Mr. Powell has plausible deniability that he’s talking up the market, because he merely stated the obvious. This matters, because if investors believe the Fed will intervene if markets fall—a “Powell put”—they may take on too much risk. The Fed isn’t too worried about stock prices or mainstream lending at the moment, but it doesn’t want to encourage financial instability.
Bond markets were less convinced than stocks that anything really changed. True, bond yields fell a little, and the probability baked into federal-funds futures of two or more rate rises next year, after one next month, fell from 37% to 32% Wednesday, according to CME Group. But that’s little different from where it stood last week, before stocks rebounded.
Importantly, Mr. Powell also has plausible deniability when it comes to political influence. President Trump voiced his lack of confidence in his choice of Fed chairman this week in an interview with the Washington Post, saying he’s “not even a little bit happy” with Mr. Powell and that interest rates shouldn’t be going up.
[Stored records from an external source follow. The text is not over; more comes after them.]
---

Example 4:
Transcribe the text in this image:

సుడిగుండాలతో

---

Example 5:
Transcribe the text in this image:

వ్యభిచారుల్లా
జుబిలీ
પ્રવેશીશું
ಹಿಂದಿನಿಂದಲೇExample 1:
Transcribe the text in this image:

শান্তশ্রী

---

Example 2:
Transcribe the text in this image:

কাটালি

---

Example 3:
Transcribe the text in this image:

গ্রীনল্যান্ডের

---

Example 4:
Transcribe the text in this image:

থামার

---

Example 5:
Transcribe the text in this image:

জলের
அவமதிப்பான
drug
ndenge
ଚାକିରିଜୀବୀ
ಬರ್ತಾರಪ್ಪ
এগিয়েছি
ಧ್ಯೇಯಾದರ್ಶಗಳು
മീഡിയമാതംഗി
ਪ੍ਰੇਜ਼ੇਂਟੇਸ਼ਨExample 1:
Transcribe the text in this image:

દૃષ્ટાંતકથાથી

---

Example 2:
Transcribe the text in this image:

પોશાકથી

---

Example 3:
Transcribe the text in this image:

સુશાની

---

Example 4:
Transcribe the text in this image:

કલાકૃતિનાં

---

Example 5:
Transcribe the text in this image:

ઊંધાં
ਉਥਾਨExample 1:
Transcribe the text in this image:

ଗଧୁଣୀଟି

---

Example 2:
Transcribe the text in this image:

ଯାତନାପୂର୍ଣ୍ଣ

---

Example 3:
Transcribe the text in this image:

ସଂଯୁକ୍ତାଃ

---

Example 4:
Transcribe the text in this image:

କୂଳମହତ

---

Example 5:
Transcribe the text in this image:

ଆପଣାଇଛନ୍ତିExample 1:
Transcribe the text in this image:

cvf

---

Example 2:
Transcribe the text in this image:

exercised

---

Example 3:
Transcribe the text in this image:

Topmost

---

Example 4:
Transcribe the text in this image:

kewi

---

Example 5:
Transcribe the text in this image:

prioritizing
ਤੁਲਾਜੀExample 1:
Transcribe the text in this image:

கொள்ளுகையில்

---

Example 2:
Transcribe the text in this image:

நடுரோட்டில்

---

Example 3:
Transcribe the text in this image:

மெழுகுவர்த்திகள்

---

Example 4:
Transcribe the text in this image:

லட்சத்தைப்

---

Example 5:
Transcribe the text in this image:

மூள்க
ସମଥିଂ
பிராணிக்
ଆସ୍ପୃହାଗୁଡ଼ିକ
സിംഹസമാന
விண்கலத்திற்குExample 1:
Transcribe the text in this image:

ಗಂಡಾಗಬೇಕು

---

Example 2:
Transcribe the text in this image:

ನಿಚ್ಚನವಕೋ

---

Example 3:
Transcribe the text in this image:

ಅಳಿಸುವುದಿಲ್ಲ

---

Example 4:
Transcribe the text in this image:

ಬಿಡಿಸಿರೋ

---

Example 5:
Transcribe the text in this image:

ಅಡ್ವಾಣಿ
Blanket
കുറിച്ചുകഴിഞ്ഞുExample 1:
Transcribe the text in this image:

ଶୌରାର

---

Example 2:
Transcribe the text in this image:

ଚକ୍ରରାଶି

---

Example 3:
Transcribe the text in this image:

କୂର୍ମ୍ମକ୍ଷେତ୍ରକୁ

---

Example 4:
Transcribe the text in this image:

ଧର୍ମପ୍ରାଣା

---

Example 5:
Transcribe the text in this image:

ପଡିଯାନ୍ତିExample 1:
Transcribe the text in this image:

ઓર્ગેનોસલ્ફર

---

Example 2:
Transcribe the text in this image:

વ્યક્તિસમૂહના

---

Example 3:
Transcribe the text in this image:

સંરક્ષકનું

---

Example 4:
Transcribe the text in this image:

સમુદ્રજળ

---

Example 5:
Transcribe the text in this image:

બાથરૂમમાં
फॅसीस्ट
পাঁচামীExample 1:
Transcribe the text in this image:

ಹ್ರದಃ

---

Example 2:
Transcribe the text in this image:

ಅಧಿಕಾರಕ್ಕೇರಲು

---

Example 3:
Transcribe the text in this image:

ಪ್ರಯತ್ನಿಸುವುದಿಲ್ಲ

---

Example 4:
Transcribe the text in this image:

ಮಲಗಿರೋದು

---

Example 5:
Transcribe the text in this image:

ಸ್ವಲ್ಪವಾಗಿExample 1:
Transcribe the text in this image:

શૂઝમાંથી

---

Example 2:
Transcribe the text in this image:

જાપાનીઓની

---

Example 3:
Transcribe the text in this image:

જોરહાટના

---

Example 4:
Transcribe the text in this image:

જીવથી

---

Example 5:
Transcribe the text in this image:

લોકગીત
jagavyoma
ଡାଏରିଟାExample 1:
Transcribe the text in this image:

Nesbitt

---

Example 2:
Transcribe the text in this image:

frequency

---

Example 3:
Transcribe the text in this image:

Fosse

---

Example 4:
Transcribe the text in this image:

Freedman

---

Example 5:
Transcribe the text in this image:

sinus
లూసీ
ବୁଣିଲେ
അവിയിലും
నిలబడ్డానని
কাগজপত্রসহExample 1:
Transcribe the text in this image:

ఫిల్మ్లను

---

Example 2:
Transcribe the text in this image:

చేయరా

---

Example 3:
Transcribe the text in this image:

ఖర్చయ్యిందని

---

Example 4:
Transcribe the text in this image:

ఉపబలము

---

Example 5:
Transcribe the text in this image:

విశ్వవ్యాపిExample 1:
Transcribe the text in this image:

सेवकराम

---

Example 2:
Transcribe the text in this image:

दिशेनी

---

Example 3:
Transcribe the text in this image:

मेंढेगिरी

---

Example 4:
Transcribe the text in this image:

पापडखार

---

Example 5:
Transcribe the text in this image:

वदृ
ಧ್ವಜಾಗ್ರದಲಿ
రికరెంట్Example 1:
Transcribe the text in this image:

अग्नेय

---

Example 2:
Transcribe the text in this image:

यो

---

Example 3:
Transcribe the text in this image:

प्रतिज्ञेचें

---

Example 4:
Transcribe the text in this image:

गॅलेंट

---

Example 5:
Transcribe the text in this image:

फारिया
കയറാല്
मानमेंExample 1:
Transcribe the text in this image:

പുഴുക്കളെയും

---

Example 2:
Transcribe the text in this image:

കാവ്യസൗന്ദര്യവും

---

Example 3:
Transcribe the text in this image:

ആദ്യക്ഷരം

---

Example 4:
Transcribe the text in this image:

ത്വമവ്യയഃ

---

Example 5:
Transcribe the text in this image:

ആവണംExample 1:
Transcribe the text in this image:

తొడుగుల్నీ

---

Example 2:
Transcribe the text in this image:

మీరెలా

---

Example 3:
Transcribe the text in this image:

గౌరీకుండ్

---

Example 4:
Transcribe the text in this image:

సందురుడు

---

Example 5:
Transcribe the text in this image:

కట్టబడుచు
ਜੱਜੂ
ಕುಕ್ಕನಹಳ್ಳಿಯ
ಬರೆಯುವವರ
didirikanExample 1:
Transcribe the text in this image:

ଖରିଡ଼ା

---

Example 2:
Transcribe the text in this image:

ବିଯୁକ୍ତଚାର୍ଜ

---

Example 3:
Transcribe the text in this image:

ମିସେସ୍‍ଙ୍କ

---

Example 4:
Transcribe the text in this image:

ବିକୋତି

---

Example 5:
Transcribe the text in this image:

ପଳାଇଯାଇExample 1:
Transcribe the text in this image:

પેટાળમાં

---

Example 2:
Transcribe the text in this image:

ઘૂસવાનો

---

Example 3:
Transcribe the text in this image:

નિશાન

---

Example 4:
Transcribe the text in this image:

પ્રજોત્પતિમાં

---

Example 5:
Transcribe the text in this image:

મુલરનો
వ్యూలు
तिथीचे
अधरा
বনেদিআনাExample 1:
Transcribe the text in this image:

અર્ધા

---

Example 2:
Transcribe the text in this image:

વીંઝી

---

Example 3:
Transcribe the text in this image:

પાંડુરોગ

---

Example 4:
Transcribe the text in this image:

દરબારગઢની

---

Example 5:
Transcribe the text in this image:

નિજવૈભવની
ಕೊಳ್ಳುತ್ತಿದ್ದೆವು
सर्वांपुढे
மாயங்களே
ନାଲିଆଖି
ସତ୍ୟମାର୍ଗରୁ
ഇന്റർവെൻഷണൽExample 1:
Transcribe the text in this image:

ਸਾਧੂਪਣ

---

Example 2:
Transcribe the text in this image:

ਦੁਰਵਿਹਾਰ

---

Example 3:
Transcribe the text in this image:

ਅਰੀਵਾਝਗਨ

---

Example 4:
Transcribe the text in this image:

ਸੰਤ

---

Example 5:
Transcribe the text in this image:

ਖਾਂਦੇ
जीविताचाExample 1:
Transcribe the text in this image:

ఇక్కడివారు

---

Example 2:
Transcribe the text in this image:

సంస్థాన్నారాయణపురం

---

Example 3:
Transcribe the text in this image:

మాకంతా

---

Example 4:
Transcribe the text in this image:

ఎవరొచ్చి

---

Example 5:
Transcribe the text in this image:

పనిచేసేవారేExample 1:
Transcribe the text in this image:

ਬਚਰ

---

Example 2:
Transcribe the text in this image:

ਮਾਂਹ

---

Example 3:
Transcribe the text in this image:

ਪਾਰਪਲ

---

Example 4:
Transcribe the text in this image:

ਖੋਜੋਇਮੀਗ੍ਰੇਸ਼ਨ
If Mr. Powell bowed to White House pressure, it would imperil Fed independence and weaken investor confidence that inflation will be kept under control. But if all he did was state what should be obvious to anyone glancing at the Fed’s own forecasts, that doesn’t make him Mr. Trump’s lackey, right?
Ultimately what will matter for interest rates is what happens to the economy. If the feeble third quarter in Europe and Asia signals trouble ahead, rates will rise by less, and might even be put on hold. If the U.S. housing-market weakness is the start of serious difficulties, ditto. But if this is just a temporary soft patch and employment and wages stay strong, expect the Fed to stick to its course and keep raising rates.
There’s little reporting of Mr. Powell’s repeated assertion that the Fed is data-dependent, but really the only way the Fed can assess whether the economy is close to neutral is whether it seems to be slowed by interest-rate rises. Watch the data, not Mr. Powell’s statements of the obvious.